One additional note about the proposed functionality, if a search item (dashboard widget, etc.) is scoped to an empty alias I believe it should:

• Have a visual cue - possibly a font change, or color change indicating that the stream "alias" is null
• return no results, which is different than the normal operation when no stream is identified

[williamtrelawny]

Just got a customer requesting this functionality: HS-1778204562:

We have started using Content Packs to centralize work across our multiple environments, each one has its own Graylog server. Our servers consist of various dashboards, events definitions, streams, and notifications. Currently, we are seeking more details about Content Packs w/ Event Definitions and Streams.

We have an event definition with one defined stream: the purpose of this event is to identify logs from that specific stream. While generating the content pack, we noticed the Entity List presents two items: the event_definition and stream. However, in this case we do not want to export/import the streams, as each Graylog Server has its own streams, and the event definition should reference one of those existing streams.

Our idea is being able to:

• Create Content Pack without including streams.
• Allow the option to choose the stream we want for the event definition when uploading the content pack to another server.

Is it possible?

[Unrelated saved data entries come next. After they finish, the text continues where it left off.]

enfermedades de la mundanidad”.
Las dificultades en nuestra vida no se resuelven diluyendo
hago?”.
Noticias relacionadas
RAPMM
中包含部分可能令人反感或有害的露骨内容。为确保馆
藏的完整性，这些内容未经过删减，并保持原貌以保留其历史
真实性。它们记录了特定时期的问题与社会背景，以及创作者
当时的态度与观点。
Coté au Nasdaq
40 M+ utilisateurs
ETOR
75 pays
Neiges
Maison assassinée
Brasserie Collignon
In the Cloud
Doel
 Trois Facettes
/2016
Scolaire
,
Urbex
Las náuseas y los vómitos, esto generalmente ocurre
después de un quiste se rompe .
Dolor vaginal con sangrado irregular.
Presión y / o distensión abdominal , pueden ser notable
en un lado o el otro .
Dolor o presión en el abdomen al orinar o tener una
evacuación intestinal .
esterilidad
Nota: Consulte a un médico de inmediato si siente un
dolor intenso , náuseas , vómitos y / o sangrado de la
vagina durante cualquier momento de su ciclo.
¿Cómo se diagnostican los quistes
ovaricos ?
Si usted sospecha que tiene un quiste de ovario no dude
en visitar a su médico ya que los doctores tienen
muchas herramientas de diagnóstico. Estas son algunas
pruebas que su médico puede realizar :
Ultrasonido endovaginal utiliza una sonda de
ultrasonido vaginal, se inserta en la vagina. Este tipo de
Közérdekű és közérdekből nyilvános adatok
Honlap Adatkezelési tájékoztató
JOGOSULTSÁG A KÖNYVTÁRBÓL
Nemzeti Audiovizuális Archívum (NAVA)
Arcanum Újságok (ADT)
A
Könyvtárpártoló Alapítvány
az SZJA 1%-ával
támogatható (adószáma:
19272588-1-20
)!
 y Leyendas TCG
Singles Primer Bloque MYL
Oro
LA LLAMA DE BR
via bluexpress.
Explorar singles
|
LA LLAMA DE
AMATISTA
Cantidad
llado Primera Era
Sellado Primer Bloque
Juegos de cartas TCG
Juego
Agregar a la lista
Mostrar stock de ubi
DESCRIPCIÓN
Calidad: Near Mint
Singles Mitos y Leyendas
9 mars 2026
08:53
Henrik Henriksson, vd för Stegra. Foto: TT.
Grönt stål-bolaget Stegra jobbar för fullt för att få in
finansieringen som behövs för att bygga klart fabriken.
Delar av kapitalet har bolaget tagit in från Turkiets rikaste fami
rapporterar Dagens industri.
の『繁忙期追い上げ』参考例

We also have tried using a parameter for that, but it seems there is a limited list of config values we can use parameters for.

Based on our tests, we believe it would also be beneficial to have a similar approach for Notifications.

Also, I personally want to upvote this because forcing inclusion of instance-specific Streams really inhibits the extensibility of content pack deployment, since Stream ID's are always different in each Graylog instance.